Sponsored by State Rep. Jules Bailey, D-Portland, the bill would also have the state study the “feasibility of creating a public-private partnership that offers (retirement) plans or products to individuals” – a provision Campbell supports because it would let small business owners pool their resources into one large retirement plan and split its costs.

The bill passed both houses of the state Legislature in a last-minute vote July 7 and is on its way to Gov. John Kitzhaber so he can sign it into law.

According to the U.S. Census Bureau’s American Community Survey, only 51 percent of Oregon residents 65 or older had retirement income besides Social Security in 2011. Non-Social Security income paid the average Oregon senior $23,000 in 2011, according to the survey, while Social Security paid the average senior $18,000.

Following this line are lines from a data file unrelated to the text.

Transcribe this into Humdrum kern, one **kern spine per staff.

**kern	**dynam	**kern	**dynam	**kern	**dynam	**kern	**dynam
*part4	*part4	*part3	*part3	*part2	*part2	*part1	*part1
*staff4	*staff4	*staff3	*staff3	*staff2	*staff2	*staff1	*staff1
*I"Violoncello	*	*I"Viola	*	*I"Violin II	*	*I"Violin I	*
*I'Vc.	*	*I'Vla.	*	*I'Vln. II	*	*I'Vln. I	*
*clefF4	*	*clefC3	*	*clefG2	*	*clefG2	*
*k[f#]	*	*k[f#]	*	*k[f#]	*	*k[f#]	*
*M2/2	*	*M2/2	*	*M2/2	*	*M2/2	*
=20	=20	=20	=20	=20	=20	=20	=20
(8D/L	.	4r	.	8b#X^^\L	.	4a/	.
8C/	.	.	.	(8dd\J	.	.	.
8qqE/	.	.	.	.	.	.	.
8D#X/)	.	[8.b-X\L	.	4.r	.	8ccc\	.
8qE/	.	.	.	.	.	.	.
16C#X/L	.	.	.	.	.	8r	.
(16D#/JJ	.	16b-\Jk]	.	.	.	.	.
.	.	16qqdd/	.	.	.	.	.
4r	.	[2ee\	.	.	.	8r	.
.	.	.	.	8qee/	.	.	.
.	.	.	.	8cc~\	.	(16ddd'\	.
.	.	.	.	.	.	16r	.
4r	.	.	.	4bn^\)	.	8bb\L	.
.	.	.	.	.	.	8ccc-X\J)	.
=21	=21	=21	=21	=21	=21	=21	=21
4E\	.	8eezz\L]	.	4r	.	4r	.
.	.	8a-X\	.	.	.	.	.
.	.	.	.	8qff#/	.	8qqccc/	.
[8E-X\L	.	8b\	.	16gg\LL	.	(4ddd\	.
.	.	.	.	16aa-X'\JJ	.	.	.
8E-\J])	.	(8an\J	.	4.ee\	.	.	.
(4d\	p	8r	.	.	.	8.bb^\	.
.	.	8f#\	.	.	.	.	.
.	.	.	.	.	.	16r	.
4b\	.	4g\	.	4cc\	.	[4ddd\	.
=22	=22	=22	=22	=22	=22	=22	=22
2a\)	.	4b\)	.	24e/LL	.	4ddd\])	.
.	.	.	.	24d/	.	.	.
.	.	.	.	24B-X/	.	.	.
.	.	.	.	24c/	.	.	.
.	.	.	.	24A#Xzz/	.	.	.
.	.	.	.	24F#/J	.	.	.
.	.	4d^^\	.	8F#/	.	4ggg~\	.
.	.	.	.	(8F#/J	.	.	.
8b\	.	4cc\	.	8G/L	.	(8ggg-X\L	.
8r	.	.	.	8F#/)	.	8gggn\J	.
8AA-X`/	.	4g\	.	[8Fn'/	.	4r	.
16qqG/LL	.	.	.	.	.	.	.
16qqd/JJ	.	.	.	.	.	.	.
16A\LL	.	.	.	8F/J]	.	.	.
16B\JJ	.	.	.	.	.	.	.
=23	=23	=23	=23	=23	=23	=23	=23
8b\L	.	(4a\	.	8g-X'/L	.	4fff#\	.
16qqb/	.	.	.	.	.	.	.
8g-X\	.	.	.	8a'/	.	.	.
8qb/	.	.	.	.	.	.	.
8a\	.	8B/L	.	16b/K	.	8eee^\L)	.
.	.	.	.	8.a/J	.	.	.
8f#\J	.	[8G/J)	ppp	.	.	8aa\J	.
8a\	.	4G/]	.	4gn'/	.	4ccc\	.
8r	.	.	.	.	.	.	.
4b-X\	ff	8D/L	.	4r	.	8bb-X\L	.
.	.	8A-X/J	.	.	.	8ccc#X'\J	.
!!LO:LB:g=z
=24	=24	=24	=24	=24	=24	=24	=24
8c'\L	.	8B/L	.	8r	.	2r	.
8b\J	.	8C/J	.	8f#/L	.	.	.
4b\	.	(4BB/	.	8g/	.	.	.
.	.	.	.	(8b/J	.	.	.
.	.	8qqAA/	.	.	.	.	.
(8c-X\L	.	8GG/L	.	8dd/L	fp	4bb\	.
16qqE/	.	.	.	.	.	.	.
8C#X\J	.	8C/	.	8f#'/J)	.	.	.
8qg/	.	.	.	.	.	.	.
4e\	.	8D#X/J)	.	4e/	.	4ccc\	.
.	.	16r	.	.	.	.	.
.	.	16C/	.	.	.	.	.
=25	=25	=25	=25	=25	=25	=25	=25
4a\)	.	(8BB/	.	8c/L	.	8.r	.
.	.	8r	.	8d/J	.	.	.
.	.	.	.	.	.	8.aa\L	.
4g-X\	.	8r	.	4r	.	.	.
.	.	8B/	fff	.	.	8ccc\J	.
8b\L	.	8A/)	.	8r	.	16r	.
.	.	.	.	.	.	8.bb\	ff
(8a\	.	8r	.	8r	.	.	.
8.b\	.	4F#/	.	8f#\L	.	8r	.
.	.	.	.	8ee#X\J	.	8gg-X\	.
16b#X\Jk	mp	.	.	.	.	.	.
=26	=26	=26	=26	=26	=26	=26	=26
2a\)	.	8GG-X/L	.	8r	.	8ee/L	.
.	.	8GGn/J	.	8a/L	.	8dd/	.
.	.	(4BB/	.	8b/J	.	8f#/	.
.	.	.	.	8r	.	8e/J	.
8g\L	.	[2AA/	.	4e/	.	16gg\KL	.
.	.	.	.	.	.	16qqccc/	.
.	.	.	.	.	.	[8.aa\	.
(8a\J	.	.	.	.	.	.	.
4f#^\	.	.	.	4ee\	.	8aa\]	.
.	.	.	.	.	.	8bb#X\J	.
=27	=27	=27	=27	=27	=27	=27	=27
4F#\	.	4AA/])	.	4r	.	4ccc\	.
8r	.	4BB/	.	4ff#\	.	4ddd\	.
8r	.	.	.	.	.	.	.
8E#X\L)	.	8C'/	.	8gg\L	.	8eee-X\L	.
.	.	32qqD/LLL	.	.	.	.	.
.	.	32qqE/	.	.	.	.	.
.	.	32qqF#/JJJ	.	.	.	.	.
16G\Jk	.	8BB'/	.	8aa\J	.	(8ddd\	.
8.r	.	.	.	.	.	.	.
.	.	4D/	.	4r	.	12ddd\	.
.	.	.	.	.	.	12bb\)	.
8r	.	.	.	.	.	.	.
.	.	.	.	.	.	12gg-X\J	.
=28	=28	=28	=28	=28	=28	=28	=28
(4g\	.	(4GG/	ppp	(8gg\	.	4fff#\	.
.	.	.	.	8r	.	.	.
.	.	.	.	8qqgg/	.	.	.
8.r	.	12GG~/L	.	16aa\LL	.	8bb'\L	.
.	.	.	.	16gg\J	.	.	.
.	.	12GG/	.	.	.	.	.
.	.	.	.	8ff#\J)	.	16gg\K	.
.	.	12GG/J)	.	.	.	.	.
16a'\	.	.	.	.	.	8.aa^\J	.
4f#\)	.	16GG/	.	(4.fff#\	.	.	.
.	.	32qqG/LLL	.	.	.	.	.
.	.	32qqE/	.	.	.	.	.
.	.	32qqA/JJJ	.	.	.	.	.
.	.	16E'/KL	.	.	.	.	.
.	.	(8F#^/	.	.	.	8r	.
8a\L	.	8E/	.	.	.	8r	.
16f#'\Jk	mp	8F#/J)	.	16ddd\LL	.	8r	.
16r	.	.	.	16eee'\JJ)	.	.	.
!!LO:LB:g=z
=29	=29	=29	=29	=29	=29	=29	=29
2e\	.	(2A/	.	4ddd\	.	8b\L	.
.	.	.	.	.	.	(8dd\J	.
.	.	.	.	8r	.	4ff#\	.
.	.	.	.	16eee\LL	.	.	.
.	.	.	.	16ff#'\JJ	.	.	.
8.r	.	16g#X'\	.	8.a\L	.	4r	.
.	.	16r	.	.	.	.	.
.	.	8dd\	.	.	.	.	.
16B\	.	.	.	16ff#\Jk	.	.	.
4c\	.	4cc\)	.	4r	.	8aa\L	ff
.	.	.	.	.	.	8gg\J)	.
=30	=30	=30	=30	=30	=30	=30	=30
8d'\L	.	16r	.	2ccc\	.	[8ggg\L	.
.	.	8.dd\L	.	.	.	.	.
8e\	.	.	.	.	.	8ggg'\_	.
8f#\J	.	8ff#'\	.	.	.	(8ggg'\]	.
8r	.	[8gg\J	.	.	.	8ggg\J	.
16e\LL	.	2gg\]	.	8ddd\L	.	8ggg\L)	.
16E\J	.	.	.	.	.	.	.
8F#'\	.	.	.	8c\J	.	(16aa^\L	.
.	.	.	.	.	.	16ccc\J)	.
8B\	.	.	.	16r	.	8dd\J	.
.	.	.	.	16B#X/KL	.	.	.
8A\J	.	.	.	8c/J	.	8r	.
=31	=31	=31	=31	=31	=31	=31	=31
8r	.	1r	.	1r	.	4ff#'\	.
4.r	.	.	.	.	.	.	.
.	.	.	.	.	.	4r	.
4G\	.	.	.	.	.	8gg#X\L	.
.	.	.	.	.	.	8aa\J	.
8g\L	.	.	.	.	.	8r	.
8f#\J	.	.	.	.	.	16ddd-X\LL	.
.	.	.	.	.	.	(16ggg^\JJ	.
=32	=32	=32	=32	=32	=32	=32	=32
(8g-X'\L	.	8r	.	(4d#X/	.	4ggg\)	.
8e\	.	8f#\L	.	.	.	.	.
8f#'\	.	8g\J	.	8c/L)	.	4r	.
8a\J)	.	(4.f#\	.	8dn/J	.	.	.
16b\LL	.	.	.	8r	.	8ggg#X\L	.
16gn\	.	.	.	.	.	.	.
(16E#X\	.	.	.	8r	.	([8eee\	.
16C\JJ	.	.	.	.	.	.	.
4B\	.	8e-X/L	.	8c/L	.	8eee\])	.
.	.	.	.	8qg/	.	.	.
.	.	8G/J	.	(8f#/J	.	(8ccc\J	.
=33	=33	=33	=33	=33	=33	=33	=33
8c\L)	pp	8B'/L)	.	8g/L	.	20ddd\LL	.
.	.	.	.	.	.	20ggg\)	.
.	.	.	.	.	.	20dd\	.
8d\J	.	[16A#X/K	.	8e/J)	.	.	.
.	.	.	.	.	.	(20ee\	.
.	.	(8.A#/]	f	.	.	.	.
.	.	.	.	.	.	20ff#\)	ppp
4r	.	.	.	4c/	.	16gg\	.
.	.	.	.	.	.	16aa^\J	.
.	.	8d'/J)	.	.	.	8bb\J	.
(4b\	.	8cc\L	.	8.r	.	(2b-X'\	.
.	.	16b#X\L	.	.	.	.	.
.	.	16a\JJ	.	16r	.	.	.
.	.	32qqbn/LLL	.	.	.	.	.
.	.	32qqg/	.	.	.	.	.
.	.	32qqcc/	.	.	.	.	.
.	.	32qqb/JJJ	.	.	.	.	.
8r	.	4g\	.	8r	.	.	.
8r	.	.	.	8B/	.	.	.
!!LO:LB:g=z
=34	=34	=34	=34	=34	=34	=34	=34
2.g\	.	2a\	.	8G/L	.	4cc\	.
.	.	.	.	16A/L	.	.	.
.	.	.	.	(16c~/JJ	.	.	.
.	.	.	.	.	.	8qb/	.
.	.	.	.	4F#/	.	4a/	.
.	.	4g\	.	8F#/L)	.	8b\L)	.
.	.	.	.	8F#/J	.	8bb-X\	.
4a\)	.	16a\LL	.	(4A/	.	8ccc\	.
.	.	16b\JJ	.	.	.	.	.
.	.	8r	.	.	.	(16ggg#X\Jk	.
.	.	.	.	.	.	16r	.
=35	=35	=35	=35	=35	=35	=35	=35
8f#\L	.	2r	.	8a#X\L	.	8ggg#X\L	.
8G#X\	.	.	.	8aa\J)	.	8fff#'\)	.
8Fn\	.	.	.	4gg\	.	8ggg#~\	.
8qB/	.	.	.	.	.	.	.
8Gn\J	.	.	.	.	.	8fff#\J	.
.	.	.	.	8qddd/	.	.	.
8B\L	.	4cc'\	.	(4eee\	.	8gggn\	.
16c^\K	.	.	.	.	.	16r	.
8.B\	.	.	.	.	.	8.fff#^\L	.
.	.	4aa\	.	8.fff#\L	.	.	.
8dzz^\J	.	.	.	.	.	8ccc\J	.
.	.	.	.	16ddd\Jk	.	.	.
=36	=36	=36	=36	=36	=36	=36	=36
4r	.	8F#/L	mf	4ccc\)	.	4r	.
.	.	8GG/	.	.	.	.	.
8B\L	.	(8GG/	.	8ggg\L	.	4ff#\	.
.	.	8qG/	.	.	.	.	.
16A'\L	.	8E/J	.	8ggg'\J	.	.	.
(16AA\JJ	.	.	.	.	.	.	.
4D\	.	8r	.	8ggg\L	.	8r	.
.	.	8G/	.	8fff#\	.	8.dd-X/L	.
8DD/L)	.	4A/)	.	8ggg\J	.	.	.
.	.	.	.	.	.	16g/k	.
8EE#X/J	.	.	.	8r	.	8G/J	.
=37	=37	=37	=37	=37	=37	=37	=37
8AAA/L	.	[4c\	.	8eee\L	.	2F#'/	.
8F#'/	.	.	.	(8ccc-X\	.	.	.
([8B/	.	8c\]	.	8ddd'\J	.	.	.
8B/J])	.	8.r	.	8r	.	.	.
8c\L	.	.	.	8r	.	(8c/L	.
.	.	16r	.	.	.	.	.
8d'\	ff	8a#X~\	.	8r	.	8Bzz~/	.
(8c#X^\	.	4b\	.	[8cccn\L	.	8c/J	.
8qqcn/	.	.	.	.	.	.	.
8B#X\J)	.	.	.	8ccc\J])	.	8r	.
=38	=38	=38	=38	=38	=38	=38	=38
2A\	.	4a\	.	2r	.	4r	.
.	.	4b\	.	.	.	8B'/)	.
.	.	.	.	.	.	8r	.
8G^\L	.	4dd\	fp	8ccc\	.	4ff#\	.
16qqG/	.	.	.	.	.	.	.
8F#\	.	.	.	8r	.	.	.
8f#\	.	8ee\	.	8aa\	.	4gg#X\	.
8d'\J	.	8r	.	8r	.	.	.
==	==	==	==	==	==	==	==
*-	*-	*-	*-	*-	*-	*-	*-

Recognizing the difference a source of retirement income other than Social Security can make, Bailey sponsored a bill in 2009 that would have created a state-managed retirement savings plan. He withdrew this proposal four years ago because the state Legislature was almost completely focused on the housing crisis, but decided to bring it back up when this year’s legislative session started in January.

But after opposition from the banking industry — which said its products met the needs of small businesses and did not need competition from the state — references to a state retirement plan were removed, according to a report in the Oregonian. The bill now simply creates the Oregon Retirement Savings Task Force and orders this group to do an in-depth look at what retirement savings plans are available in the state and present its findings and any recommendations to the Legislature in 2014.

Bailey said he thinks the task force might recommend setting up a retirement savings plan similar to the Oregon 529 Plan, which lets people save for college. It might also set up a facilitated fund or simply create a state-managed marketplace where business owners can shop for plans that best meet their needs.

“(Small business owners) are looking for something they can plug into,” said Bailey, who understands their plight because he has a small business of his own. “Let’s get some smart people in a room and see what they can come up with.”

Five other states – Maryland, Maine, Illinois, Indiana and Connecticut – considered legislation aimed at creating state-managed retirement savings plans this winter. None of these proposals made it to a vote on their full House or Senate floor before the legislative session ended.

Last year, California passed a piece of legislation creating the California Secure Retirement Savings Program, which would require employers who do not offer a plan to pool employee contributions into a low-cost retirement plan managed by the state government or another entity.

The task force

Pending Gov. John Kitzhaber’s signature, House Bill 3436 would create a seven-member Oregon Retirement Savings task force and have it spend the next year researching:

* The access Oregon residents have to employer-sponsored retirement plans and individual retirement products.

* The types of employer-sponsored retirement plans and individual retirement products offered in the state.

* Estimates of the average savings and other financial resources residents have upon retirement.

* Estimates of the average savings and other financial resources that are recommended for a financially secure retirement.

* The level of reliance retired residents have on public assistance benefits as a result of insufficient retirement savings or other income.

* Tax incentives currently offered to encourage retirement savings.

• Specific educational and marketing strategies to encourage businesses and residents to increase awareness of and participation in retirement savings plans.

* Possible structures of retirement plans or products that could be offered or facilitated by the state.

* Costs and benefits of available plans and products.

* The feasibility of creating a public-private partnership that offers plans or products directly to individuals.

The seven-member task force is required to present its full report and recommendations to members of the Legislature by Sept. 1, 2014.